Pessoas que utilizam medicamentos para depressão podem ainda sofrer efeitos colaterais na saúde bucal, como a xerostomia. "Ela causa a sensação de boca seca e a saliva é a responsável por manter um equilíbrio da saúde bucal. Boca seca é um ambiente mais propício para que as bactérias se proliferam", diz Lima.

Diante de picos de estresse e ansiedade, o corpo de muitas pessoas também podem responder com o aparecimento de aftas e o hábito de ranger os dentes (bruxismo). Como há uma alta no cortisol, conhecido como "hormônio do estresse", há consequentemente um enfraquecimento do sistema imunológico, que facilita o acesso de bactérias, surgimento de gengivite e periodontite.

Em pacientes depressivos ainda é comum o abuso de carboidratos, que pode facilitar o aparecimento de cáries. "Não é uma relação unilateral, e sim multifatorial. Mas há pesquisas sérias que indicam que quase 2/3 das pessoas diagnosticadas com depressão têm um convívio com dor de dente ou queda da saúde bucal", diz o dentista.

A saúde mental faz parte da saúde do ser humano como um todo, não tem como separar. "Dentro das patologias psiquiátricas, a gente observa várias outras comorbidades clínicas associadas, como obesidade, dislipidemia (colesterol e triglicérides alto), quadros de dores crônicas refratárias, além das comorbidades associadas ao prejuízo no autocuidado com o paciente, que podem ser desde infecções de pele, carência nutricional, hábitos intestinais, quadros infecciosos e então os problemas na dentição", diz João Pedro Wanderley, médico do servidor público estadual de Pernambuco.

Para ele, a questão da negligência com a própria higiene é mesmo um ponto muito forte.
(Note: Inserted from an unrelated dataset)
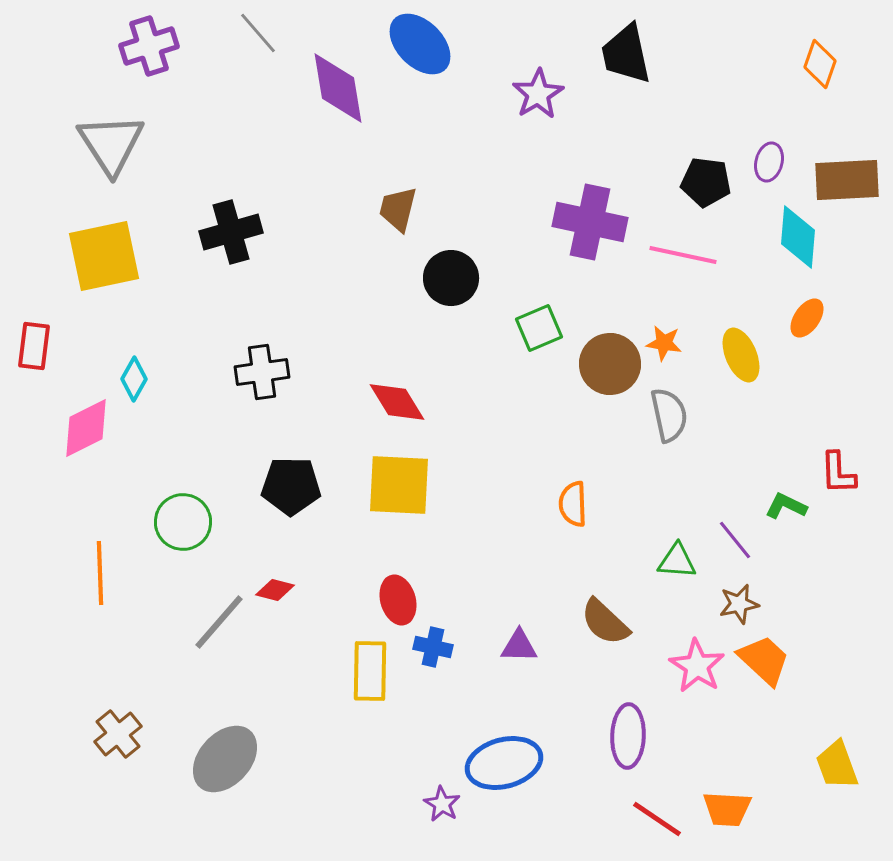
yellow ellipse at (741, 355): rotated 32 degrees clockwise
Mas há também uma questão biológica da própria doença envolvida. Segundo sua prática clínica, é comum os pacientes dizerem sentir um gosto amargo na boca, que pode sim estar relacionado com algumas medicações, como antidepressivos e estabilizadores de humor, mas como da própria patologia da depressão.

"Do ponto de vista primário da depressão e da alteração do paladar, no transtorno depressivo vários sentidos são alterados, desde a visão, tato, sensibilidade à dor, porque a pessoa perde o prazer e a gente sabe que a alimentação está relacionada a essa sensação", explica.
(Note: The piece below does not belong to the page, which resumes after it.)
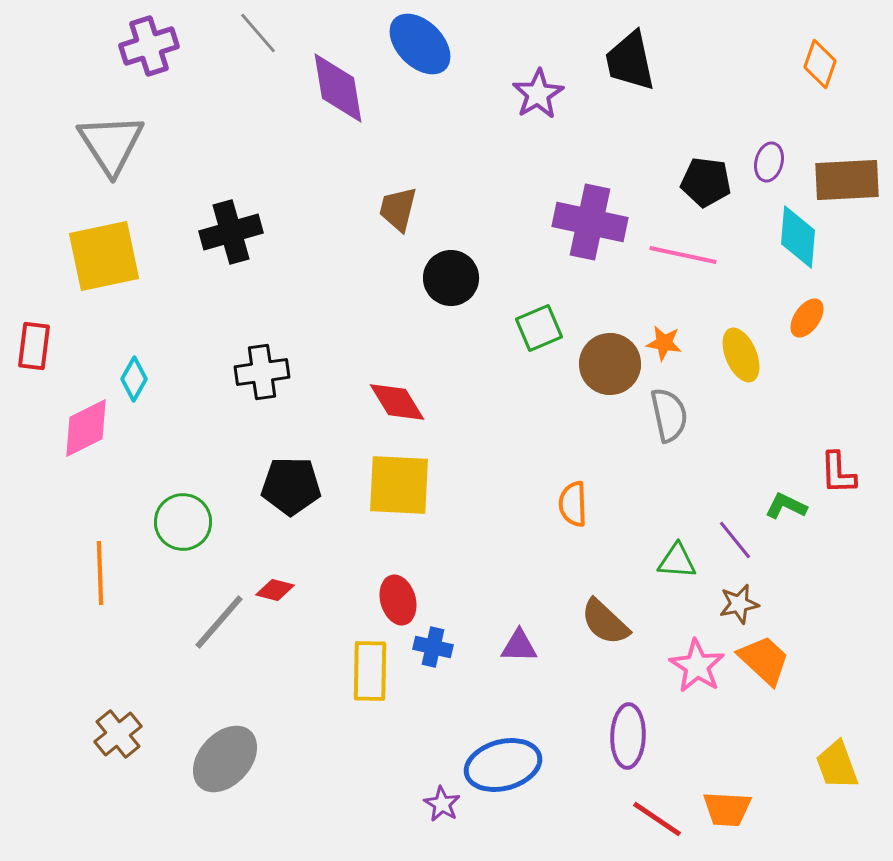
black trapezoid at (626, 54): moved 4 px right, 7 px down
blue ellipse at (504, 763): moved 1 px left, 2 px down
Segundo ele, muitas vezes, todo estímulo que o paciente recebe é algo prejudicial ou negativo. Faz parte do quadro uma alteração do pensamento, da percepção, do tempo e dos sentidos dessa alteração do paladar. "Está muito relacionada a uma rede neuronal muito complexa, mas sobretudo à deficiência de neurotransmissores, principalmente a serotonina e dopamina, que ajudam a gente a sentir prazer, dentre eles o gosto das coisas", conta.

Wanderley ainda lembra que em casos de depressão associados a transtornos alimentares pode também haver alterações importantes "Tanto na anorexia quanto na bulimia, a gente tem uma importante alteração no pH bucal, o que pode prejudicar bastante a saúde bucal do paciente. Quando o paciente induz o vômito de forma repetida, a gente observa não só a lesão na própria mão usada para forçar o vômito, como também há um aumento no pH bucal, tornando-o mais ácido, provocando a corrosão dos dentes e alteração do paladar", diz.

Adepto da psiquiatria positiva, ele acredita que mais do que tratar as doenças, é preciso preveni-las, e isso tudo passa pelo autocuidado. A psicóloga e pesquisadora científica na Unifesp (Universidade Federal de São Paulo), Thaíz Suarez, concorda: "A depressão não é só química, é biológica, psicológica e social. Essas três frentes precisam estar bem, caso contrário, podem sim acarretar uma questão de comorbidade mais ampla", diz.

É preciso pensar amplo, não é toda crise depressiva que irá gerar uma questão dentária. Não é porque a pessoa ficou só deitada que vai dar dor na coluna. Ela ficou deitada porque não conseguia sair da cama, se vestir, tomar banho, escovar os dentes. Tiveram vários fatores envolvidos para ela chegar a esse ponto. E todos eles importam. A visão precisa ser 360º". Thaíz Suarez, psicóloga.

Todos os especialistas concordam que falar de saúde mental é falar de um todo. Não há como separá-la da física. Para melhorar, é preciso um tratamento multidisciplinar, com psiquiatria e psicoterapia, associado a uma mudança de hábitos que inclua exercícios físicos, boa alimentação e noites de sono de qualidade, uma rede de apoio e, claro, um olhar responsável para o autocuidado.